Analyst organisation Research and Markets said in its report, Business Intelligence & Analytics Market in India 2013 , that technological advancements, like tablets and Smartphones, and their growing acceptance in the health, retail, and financial services sectors will fuel the Indian business intelligence and analytics market.

Research and Markets said the combined business intelligence and analytics market in India was valued at around 10bn INR in 2012 and is expected to grow 22% a year between 2012 and 2017.

"The need to gather, analyze and generate insightful reports from extensive amounts of data and information across industry verticals pushes the demand for business intelligence applications,” said the report. “Some of the key drivers include advent of smartphones, rise in usage amongst SMBs, increase in adoption by the financial sector and emergence of new technologies.”

Democratization of BI

Dhiren Gala, a marketing communications specialist at Syntel in India, said business intelligence was once the field of a limited number of expert users. “It has come a long way. Through the democratization of business intelligence, placing required information in the right hands at the right time for many users has become true.”

Research and Markets’ report said the factors hindering the market include a skills shortage.
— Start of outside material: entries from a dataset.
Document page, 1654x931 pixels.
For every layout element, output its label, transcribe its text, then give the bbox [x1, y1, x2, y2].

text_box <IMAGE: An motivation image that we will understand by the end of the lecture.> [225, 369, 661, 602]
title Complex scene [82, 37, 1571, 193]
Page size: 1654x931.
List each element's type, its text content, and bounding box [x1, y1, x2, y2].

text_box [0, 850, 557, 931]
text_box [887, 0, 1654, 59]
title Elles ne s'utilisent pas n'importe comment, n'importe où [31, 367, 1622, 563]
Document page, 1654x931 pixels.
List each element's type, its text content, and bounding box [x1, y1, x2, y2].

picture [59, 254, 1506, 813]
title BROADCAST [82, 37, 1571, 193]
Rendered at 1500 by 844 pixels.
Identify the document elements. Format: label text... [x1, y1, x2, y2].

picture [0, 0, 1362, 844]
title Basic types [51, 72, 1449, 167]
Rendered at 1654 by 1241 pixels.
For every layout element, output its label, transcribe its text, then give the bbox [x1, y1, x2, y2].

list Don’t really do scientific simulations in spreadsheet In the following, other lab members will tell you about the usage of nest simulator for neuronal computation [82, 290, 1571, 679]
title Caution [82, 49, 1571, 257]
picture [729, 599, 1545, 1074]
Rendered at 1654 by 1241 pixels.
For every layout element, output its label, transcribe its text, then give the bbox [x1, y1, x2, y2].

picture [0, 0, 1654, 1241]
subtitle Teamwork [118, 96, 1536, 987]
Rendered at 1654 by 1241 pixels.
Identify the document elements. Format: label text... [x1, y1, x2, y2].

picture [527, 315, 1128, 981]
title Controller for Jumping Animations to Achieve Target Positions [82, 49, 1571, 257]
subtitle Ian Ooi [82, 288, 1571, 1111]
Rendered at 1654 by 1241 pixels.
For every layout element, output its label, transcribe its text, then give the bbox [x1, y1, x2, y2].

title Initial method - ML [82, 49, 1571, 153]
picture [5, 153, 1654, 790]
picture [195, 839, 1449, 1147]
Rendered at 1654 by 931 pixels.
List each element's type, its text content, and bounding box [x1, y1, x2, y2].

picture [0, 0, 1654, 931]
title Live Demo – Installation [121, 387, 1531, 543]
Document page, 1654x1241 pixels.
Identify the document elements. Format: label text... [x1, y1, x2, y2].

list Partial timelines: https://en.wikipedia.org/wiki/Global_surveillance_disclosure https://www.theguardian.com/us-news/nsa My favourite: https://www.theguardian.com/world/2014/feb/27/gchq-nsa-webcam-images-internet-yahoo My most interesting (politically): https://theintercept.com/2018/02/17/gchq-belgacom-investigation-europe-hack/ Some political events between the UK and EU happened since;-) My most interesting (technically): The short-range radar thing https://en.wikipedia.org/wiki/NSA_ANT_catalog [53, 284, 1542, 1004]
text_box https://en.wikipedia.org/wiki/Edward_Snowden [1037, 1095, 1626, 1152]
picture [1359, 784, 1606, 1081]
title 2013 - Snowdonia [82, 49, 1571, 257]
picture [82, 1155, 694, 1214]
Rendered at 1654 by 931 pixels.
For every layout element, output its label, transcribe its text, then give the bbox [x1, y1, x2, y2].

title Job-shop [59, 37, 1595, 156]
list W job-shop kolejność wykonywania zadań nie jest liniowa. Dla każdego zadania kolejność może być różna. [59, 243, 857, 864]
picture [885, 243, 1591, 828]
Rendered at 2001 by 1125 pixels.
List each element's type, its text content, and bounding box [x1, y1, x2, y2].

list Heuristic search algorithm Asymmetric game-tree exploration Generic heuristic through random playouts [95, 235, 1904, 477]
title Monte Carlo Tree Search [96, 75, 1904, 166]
It said that, although Indian CIOs are working towards gaining non-IT competencies for business intelligence, there is a dearth of talent across all fields of data management in firms. And this hinders the adoption of business intelligence initiatives.

Gartner said Indian CIOs are gaining a better understanding of the non-IT competences required for successful BI implementation. “A general lack of talent across all fields of information management in organizations will continue to be the critical barrier to their successful adoption of  business intelligence initiatives,” said the analyst firm.

In India, with its substantial population, individuals who understand and translate big data are highly valuable. Indian enterprises are seeking professionals who can handle heterogeneous data and analyze it to help businesses find value in it.

Despite the scope associated with this emerging role, very few universities offer courses in predictive analytics or a degree in data science. Companies may consider an inorganic model for fostering data scientists in the company.